When that happens, correction phases will definitely occur but the road to a million dollars per Bitcoin won’t seem so farfetched anymore. Hypothetically, majority of holders will take profits when Bitcoin climbs towards the $250,000 mark, allowing for even more Bitcoin to flow into the US reserves as people sell and Washington snaps them up.
As other countries begin to acquire Bitcoin as well, individual governments will feel a lesser need to print money whenever economic challenges surface. They could turn to Bitcoin and keep respective money supplies at a consistent level, preventing markets from being flooded with new money, lowering inflation fears, and in the US’ case – maintaining the dollar’s purchasing power.
The US will also have no qualms having the dollar cede its position as world reserve currency to Bitcoin, since it has already spent heavily on acquiring the deflationary asset and no other country can produce more of it to compete with the US.
Besides, America will continue to preserve its economic and monetary dominance within the global market, since it will probably have the largest reserve of Bitcoin as it attempts to and succeeds in wrestling control from so-called Bitcoin whales.
Bitcoin will inevitably assume the status of being the world’s reserve currency – without all the repercussions that the previous monetary system had when money could be printed at will.
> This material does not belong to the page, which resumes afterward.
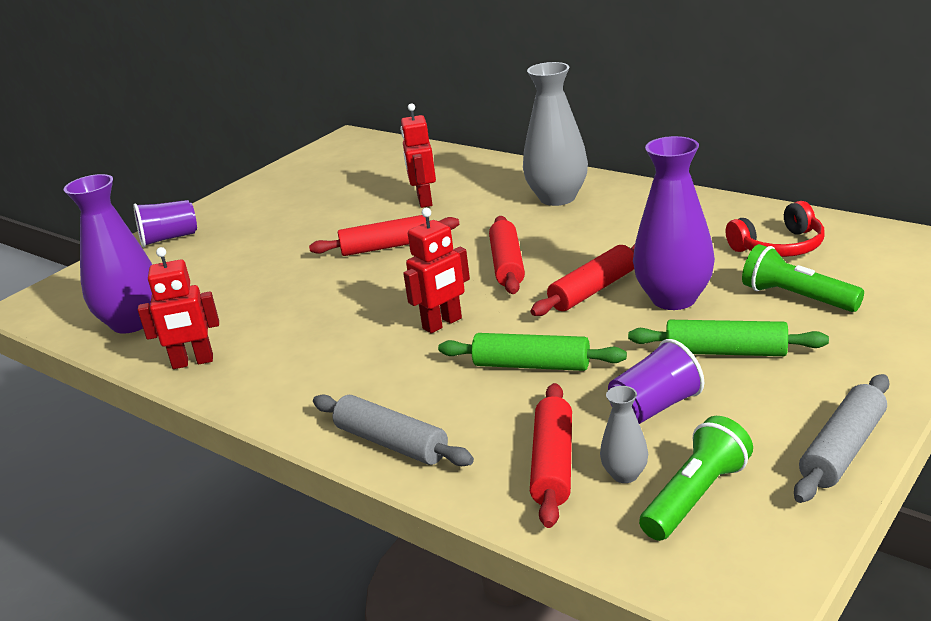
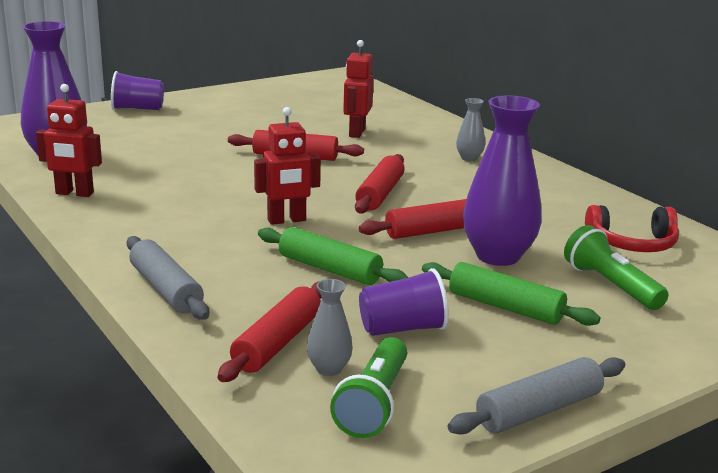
camera: 15 degrees right, 5 degrees down
grey vase [523,62,588,206] -> grey vase [456,98,485,161], size x0.47
green flashlight [639,416,753,541] -> green flashlight turned 135 degrees clockwise [330,337,407,438]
The whole shift in monetary and economic activity will be a major phenomenon – a full-blown economic reset.
Time to Prepare Yourself
With that, before the big reset happens, what could be the best way to prepare for Bitcoin’s resurgence? To start acquiring it, of course.
The dollar’s global reserve position would eventually become untenable, just like the other predecessors that have fallen by the wayside – be it policy or currency. Printing excessive walls of money will be a thing of the past and a legitimate monetary system that’s backed by Bitcoin can only spell a much-needed revitalization.
When that happens, we’d rather you not harbor regrets of fading Bitcoin when it was down and out… or has it ever been?